Western blot analysis

For NeuN protein determination, samples were prepared by diluting 15 μg protein with the reducing agent (10×) and loading buffer (4×). After denaturation for 10 min at 95 °C, the samples were electrophoretically separated on a 4–12% NuPage Bis/Tris gel (Invitrogen, Germany) for 40 min at 180 V and then transferred on a PVDF membrane for 120 min at 30 V and incubated with the primary antibodies anti-NeuN (MAB377, Millipore, Germany), anti-GAPDH (MAB374, Millipore, Germany), followed by secondary antibodies (Calbiochem, Germany) conjugated to horseradish peroxidase and processed for visualization by ECL® reagent (Amersham Bioscience). Band analysis was performed using Bio-Rad's Quantity One Software.

Tissue preparation and HPLC analysis

Brain tissue preparation and FPP and GGPP determination have previously been described by our group (Hooff et al., 2008). Briefly, each brain tissue sample was homogenized with a rotor-stator homogenizer at 1100 rpm in 100 mM Tris buffer (pH 8.5) containing 5 μL Halt® and 10 μL Phosstop® phosphatase inhibitors. The homogenate was vigorously mixed with 1 mL 100 mM Tris buffer (pH 8.5). A 50 μL aliquot from the homogenate was retained for protein and cholesterol determination and then spiked with 15 μL 2.8 μM solution of 5-(dimethylamino)naphthalene-1-(4-nonylphenol)-sulfonic acid ester used as the internal standard (IS). The mixture was loaded onto Merck Extrelut® NT1-columns (Darmstadt, Germany) and after 15 min eluted with a total of 6 mL of a 1-butanol–ammonium hydroxide–water mixture (10:1:2, v/v/v). The filtrate was centrifuged for 10 min at 29,000 ×g to remove precipitated proteins. The supernatant was evaporated under reduced pressure and dissolved again in 5 mL 5% methanol. After sonication, the solution was applied to Oasis® HLB (3 cc; 60 mg) solid-phase extraction cartridges from Waters (Eschborn, Germany) previously conditioned with n-hexane, 2-propanol and methanol. The extract was washed with a 2% methanol solution and finally eluted with an ammonium hydroxide–propanol–n-hexane mixture (1:7:12, v/v/v). The filtrate was vacuum-dried to be re-dissolved in assay buffer for the enzymatic reaction. The pre-column enzymatic attachment of dansyl-labeled pentapeptides to FPP and GGPP allows a highly sensitive HPLC fluorescence detection (HPLC-FLD).

|---|

Tasks to carry out:
**A.** Rewrite the stretch of the methods text from "For NeuN protein" through "Quantity One Software.", putting "nitrocellulose membrane" in place of "PVDF membrane".
**B.** Decide whether each statement agrees with the methods text, answering yes or no and quoting the words that settle it: (i) Samples were denatured for 10 min at 95 °C before electrophoresis. (ii) The filtrate was centrifuged for 20 min to remove precipitated proteins. (iii) The Oasis® HLB cartridges were conditioned with acetonitrile.
The data have no role in any of this.

Excerpted data:
|---|

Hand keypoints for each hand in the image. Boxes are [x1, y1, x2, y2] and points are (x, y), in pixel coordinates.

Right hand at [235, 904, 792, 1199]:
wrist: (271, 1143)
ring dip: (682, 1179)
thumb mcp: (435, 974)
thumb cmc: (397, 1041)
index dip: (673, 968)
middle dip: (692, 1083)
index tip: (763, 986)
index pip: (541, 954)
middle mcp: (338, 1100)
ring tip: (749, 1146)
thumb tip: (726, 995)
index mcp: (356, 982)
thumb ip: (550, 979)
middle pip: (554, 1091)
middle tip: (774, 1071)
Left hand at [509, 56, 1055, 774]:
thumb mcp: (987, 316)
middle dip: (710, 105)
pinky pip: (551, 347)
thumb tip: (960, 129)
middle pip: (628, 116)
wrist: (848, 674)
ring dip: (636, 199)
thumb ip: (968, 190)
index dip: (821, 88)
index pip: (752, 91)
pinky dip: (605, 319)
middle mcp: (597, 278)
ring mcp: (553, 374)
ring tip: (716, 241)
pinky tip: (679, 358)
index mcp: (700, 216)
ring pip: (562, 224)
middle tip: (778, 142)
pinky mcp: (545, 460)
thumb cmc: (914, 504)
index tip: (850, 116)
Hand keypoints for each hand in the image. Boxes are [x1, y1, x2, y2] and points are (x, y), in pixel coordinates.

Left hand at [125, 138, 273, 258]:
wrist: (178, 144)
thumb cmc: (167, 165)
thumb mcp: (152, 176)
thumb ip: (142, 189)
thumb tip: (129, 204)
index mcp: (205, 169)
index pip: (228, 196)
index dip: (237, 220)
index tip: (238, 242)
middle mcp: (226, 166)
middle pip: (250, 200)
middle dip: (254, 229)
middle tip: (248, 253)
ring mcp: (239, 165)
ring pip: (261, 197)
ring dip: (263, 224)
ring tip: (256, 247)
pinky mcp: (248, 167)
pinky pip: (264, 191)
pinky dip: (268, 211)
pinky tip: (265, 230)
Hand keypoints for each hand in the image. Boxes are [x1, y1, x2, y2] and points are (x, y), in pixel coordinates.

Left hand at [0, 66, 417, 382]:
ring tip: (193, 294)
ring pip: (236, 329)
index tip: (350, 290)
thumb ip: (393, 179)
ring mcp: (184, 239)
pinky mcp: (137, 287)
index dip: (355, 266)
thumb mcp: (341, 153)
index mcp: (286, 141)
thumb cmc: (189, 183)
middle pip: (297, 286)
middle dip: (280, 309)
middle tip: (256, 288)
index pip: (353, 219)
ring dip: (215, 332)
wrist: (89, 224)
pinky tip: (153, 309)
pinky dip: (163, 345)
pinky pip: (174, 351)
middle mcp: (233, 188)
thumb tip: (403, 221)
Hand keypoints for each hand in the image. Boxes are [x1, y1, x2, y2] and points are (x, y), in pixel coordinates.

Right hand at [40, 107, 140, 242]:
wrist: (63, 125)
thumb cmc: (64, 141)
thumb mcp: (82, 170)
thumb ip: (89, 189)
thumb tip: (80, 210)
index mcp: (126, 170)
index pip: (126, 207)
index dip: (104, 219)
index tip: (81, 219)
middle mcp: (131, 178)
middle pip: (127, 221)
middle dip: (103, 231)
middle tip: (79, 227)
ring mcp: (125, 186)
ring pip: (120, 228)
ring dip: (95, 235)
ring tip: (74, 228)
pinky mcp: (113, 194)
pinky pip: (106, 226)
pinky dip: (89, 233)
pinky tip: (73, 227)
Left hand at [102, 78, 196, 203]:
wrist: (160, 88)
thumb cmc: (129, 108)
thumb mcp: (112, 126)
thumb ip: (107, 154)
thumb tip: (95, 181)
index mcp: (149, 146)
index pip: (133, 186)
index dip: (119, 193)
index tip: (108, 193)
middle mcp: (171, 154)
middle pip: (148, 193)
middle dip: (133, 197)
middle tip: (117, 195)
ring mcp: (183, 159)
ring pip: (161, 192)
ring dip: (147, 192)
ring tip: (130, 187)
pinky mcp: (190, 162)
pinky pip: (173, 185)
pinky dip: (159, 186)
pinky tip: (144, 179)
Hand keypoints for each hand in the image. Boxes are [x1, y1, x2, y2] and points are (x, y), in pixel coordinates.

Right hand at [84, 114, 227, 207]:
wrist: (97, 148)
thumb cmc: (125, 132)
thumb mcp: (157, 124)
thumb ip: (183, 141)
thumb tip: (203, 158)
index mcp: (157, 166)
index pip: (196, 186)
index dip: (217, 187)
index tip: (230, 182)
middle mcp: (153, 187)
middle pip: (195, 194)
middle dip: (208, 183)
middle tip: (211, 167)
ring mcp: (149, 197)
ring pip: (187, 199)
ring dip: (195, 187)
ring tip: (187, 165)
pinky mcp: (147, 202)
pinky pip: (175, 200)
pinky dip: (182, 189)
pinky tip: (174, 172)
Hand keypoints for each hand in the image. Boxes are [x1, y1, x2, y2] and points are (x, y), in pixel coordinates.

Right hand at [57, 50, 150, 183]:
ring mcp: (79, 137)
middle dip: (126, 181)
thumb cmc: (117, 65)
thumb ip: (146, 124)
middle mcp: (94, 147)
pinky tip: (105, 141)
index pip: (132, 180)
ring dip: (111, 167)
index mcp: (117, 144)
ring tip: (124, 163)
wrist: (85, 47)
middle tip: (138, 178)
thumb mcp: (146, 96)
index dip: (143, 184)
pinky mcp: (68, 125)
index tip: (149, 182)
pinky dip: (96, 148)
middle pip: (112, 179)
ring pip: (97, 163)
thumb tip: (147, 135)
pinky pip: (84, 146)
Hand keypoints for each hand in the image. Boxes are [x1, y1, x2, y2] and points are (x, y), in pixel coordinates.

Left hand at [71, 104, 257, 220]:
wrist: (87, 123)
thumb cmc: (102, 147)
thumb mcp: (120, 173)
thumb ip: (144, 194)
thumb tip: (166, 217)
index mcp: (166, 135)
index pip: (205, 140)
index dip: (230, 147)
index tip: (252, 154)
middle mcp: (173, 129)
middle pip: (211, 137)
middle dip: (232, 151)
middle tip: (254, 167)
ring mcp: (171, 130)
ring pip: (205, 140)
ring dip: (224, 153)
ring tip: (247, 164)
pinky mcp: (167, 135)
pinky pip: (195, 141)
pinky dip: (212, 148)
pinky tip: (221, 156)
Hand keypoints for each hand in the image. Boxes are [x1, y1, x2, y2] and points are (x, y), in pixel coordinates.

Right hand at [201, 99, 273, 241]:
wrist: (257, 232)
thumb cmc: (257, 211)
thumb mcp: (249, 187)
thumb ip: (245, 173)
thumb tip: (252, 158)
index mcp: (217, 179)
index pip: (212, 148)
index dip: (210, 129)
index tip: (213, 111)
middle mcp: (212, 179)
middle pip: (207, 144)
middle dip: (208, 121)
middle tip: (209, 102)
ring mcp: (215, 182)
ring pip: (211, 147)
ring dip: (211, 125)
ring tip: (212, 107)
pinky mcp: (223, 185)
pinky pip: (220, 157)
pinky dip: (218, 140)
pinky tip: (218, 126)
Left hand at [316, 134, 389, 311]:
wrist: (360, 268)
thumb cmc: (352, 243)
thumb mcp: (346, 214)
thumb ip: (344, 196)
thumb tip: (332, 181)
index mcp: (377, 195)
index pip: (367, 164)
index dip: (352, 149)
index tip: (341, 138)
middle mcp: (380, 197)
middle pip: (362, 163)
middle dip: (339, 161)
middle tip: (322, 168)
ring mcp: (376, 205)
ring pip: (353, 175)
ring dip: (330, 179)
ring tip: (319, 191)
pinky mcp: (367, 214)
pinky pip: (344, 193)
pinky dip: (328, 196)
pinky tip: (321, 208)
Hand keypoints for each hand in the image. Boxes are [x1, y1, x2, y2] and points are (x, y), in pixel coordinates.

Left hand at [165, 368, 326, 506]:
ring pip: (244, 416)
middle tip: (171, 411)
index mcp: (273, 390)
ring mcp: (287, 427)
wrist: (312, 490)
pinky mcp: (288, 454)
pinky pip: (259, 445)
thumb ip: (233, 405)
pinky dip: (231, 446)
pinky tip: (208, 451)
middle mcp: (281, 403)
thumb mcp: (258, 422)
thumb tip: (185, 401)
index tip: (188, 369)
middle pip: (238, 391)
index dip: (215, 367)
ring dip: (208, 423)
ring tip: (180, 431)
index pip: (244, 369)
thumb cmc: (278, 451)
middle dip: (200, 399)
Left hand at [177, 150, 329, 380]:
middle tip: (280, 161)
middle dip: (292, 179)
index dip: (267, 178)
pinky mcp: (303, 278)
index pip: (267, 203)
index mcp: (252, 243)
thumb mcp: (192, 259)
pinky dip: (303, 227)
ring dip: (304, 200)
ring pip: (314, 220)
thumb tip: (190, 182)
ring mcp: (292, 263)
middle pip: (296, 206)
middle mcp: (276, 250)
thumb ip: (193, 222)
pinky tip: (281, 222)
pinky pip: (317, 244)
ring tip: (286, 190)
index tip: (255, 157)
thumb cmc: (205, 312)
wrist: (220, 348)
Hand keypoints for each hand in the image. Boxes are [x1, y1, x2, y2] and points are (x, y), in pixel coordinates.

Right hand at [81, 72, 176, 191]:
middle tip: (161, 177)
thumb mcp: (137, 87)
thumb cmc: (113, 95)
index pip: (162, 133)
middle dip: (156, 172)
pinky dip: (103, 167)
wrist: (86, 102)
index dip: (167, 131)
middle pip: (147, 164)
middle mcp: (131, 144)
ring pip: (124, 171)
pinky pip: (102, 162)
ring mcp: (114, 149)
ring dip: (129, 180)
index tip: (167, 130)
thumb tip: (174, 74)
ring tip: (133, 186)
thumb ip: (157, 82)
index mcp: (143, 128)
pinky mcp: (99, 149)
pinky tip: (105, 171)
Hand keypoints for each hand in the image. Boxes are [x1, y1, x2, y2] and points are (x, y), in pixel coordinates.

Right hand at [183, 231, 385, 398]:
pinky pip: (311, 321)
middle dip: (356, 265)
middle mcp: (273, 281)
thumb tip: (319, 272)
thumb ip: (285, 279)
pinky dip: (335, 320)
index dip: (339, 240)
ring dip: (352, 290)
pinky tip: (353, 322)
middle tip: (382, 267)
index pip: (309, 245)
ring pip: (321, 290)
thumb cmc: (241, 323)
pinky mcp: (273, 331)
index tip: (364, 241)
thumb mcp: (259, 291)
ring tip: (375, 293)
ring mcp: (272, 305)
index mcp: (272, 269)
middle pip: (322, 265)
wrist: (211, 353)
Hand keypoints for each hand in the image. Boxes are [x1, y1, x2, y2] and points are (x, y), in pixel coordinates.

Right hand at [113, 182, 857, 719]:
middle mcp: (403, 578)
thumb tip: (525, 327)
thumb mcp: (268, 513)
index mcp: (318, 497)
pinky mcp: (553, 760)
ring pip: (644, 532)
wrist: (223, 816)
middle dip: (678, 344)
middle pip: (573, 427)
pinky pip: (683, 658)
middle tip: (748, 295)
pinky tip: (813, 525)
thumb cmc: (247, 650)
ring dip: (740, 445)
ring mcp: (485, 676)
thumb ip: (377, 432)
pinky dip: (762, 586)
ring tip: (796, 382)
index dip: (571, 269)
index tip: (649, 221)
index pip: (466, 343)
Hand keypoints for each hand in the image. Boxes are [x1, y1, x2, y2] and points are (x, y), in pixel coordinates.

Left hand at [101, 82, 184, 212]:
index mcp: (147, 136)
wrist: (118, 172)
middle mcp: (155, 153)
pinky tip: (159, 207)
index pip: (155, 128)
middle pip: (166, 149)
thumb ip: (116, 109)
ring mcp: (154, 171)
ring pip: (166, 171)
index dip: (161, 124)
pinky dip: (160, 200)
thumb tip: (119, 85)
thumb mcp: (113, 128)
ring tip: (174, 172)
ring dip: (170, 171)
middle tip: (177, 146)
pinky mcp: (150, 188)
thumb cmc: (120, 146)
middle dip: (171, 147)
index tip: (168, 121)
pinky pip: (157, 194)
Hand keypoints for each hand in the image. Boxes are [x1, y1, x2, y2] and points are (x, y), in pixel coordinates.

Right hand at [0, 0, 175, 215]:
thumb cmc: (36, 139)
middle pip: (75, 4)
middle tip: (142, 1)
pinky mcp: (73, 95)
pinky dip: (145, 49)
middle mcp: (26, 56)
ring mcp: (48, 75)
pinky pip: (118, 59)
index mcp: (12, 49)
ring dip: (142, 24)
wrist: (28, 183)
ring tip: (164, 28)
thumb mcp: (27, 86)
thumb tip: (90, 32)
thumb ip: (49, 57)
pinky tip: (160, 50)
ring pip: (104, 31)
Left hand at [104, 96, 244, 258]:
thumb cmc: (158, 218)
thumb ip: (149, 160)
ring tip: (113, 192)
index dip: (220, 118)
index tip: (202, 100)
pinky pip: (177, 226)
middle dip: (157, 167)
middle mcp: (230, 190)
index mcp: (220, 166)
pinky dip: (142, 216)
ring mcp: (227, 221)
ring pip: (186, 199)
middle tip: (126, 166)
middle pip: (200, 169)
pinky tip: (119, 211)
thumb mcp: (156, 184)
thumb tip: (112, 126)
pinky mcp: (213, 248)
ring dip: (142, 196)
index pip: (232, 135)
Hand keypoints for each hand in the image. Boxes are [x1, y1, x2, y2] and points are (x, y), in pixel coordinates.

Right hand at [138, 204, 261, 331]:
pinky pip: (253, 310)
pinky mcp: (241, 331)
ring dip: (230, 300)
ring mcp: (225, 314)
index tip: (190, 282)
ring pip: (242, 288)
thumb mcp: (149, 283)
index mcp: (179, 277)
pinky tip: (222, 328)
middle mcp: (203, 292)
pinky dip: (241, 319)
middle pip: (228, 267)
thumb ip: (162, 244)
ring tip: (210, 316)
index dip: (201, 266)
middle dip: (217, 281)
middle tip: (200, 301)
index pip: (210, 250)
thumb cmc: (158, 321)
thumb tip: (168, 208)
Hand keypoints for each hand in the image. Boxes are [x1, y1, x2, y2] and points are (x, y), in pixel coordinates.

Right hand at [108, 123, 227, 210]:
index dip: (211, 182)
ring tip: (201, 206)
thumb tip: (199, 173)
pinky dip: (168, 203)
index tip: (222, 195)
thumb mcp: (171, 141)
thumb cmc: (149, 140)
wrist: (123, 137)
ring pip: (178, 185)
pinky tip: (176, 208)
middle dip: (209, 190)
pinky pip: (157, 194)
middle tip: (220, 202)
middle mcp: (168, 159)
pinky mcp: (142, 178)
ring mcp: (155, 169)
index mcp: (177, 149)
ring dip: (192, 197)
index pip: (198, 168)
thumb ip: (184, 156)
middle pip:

|---|

Task-by-task outputs:
**A.**
For NeuN protein determination, samples were prepared by diluting 15 μg protein with the reducing agent (10×) and loading buffer (4×). After denaturation for 10 min at 95 °C, the samples were electrophoretically separated on a 4–12% NuPage Bis/Tris gel (Invitrogen, Germany) for 40 min at 180 V and then transferred on a nitrocellulose membrane for 120 min at 30 V and incubated with the primary antibodies anti-NeuN (MAB377, Millipore, Germany), anti-GAPDH (MAB374, Millipore, Germany), followed by secondary antibodies (Calbiochem, Germany) conjugated to horseradish peroxidase and processed for visualization by ECL® reagent (Amersham Bioscience). Band analysis was performed using Bio-Rad's Quantity One Software.

**B.**
(i) Yes: "After denaturation for 10 min at 95 °C"
(ii) No: "The filtrate was centrifuged for 10 min at 29,000 ×g to remove precipitated proteins."
(iii) No: "previously conditioned with n-hexane, 2-propanol and methanol"